No. of animals per sex per dose:
3 females per group. Two groups were dosed at 2000 mg/kg bw.
Control animals:
not specified
Details on study design:
Individual bodyweights were recorded prior to dosing, Day 1, and on Days 8 and 15. At the end of the observation period the surviving animals were killed by carbon dioxide asphyxiation and discarded after macroscopic examinations were performed. An external examination and opening of the abdominal and thoracic cavities for examinations of major organs were performed. No organs or tissues were retained.
Statistics:
No statistical analysis was performed

Results and discussion

Effect levels
Sex:
female
Dose descriptor:
LD50
Effect level:
> 2 000 mg/kg bw
Based on:
test mat.
Mortality:
No intercurrent deaths occurred during the course of the study.
Clinical signs:
No clinical signs were recorded throughout the entire observation period.
Body weight:
The body weight of the animals was within the range commonly recorded for this strain and age.
Gross pathology:
No macroscopic findings were recorded at necropsy.
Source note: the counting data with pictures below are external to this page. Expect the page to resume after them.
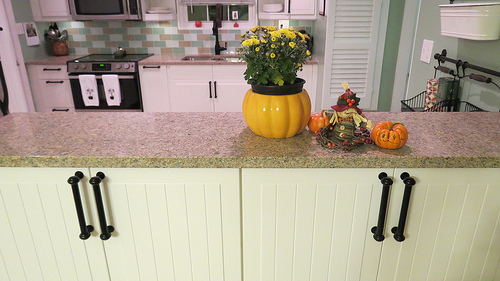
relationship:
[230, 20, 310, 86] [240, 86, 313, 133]
plant inside vase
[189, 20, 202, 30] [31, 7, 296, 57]
fruit on wall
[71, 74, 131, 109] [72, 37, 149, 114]
hand towels are on stove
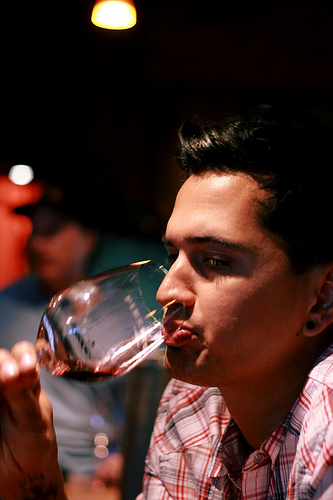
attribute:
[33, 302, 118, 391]
wine — red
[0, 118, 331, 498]
man — drinking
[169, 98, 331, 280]
hair — dark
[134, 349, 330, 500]
shirt — button-down, plaid, red, blue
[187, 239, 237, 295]
eye — brown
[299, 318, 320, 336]
earring — black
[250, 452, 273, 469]
button — transparent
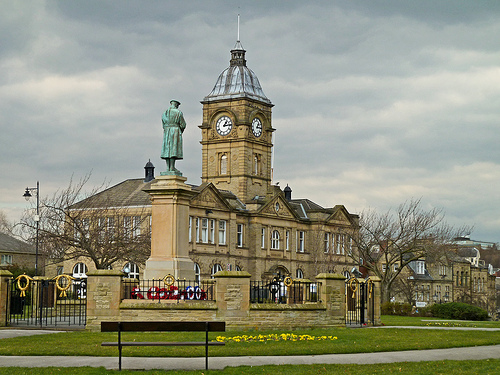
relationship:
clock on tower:
[250, 115, 264, 139] [200, 9, 275, 192]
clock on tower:
[211, 115, 232, 135] [200, 9, 275, 192]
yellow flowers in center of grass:
[236, 330, 342, 347] [0, 326, 497, 354]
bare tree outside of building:
[11, 170, 151, 280] [31, 12, 360, 300]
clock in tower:
[250, 115, 264, 139] [200, 9, 275, 192]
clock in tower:
[211, 115, 232, 135] [200, 9, 275, 192]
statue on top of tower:
[158, 98, 189, 175] [139, 175, 199, 299]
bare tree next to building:
[341, 197, 471, 312] [68, 17, 358, 307]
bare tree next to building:
[11, 170, 151, 280] [68, 17, 358, 307]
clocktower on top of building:
[201, 11, 274, 182] [62, 157, 368, 317]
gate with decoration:
[3, 273, 85, 330] [53, 273, 73, 299]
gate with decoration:
[3, 273, 85, 330] [13, 273, 31, 300]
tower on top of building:
[200, 9, 275, 192] [54, 16, 361, 333]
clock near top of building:
[250, 115, 264, 139] [68, 17, 358, 307]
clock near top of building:
[211, 115, 232, 135] [68, 17, 358, 307]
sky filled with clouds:
[16, 91, 126, 159] [2, 8, 497, 238]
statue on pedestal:
[158, 102, 189, 169] [143, 173, 188, 280]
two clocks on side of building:
[202, 109, 272, 145] [80, 107, 382, 319]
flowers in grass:
[210, 329, 339, 346] [260, 332, 427, 349]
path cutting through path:
[0, 343, 497, 369] [367, 325, 498, 332]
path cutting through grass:
[0, 343, 497, 369] [0, 326, 497, 354]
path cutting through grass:
[0, 343, 497, 369] [3, 357, 499, 373]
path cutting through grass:
[0, 343, 497, 369] [379, 314, 498, 327]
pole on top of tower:
[230, 9, 243, 49] [216, 89, 270, 161]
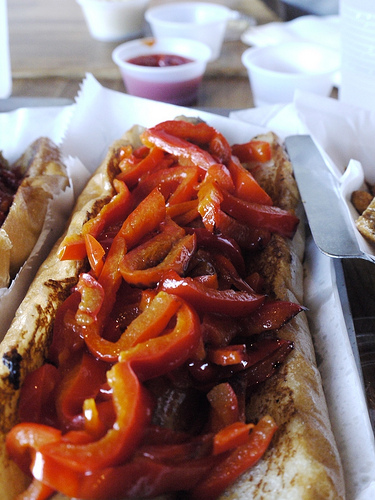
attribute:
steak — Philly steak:
[0, 135, 23, 236]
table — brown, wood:
[10, 0, 283, 120]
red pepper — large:
[72, 247, 218, 403]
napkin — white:
[241, 9, 364, 86]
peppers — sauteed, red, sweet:
[22, 92, 265, 458]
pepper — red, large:
[189, 387, 300, 464]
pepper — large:
[58, 175, 173, 311]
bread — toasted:
[251, 146, 314, 264]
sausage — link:
[150, 384, 205, 432]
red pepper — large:
[169, 273, 266, 314]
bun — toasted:
[11, 126, 141, 398]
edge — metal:
[288, 144, 344, 252]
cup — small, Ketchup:
[113, 33, 212, 103]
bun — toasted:
[252, 171, 340, 469]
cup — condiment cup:
[73, 3, 156, 41]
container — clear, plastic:
[340, 7, 374, 99]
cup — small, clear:
[184, 38, 209, 70]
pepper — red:
[130, 461, 208, 492]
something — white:
[172, 0, 207, 27]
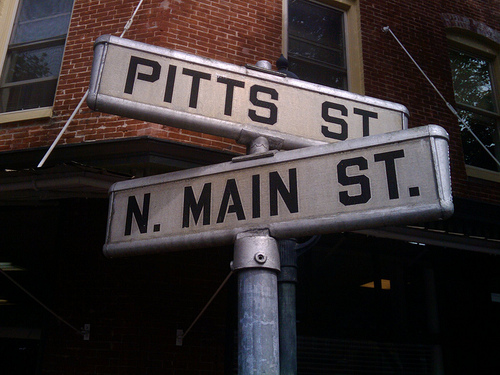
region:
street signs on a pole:
[76, 23, 478, 263]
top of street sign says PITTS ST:
[85, 31, 421, 158]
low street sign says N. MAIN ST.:
[99, 125, 464, 258]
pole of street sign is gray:
[223, 235, 285, 370]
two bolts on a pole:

Applicant's summary and conclusion

Interpretation of results:
study cannot be used for classification
Remarks:
Migrated information
Conclusions:
The acute oral median lethal dose (LD50) of the test item in the female Wistar strain rat was > 2000 mg/kg bodyweight
Executive summary:

Introduction. Two groups, each consisting of thee female RccHan:WIST (SPF) rats, were treated the test item by oral gavage administration at a dosage of 2000 mg/kg body weight.

Method: The test item was formulated in PEG 300 at a concentration of 0.2 g/mL and administered at a dosing volume of 10 mL/kg. The animals were examined daily during the acclimatization period and mortality, viability and clinical signs were recorded. All animals were examined for clinical sign within the first 30 minutes and approximately 1,2, 3 and 5 hours after treatment on day 1 and once daily during test days 2-15. Mortality/viability was recorded within the first 30 minutes and approximately 1, 2, 3 and 5 hours after administration on test day 1 (with the clinical signs) and twice daily during days 2-15. Body weights were recorded on day 1 (prior to administration) and on days 8 and 15. All animals were necropsied and examined macroscopically.

Results: All animals survived until the end of the study period. No clinical signs were recorded throughout the entire observation period. The body weights of the animals were within the range commonly recorded for this strain and age. No macroscopic findings were recorded at necropsy. The median lethal dose of the test item after single oral administration to female rats, observed over a period of 14 days, is: LD50 (female rat): greater than 2000 mg/kg body weight.

Conclusion. Based upon the referred classification criteria (Regulation (EC) No 1272/2008 of the European Parliament and of the Council of 16 December 2008), the test item is not classified with respect to acute oral toxicity in the rat.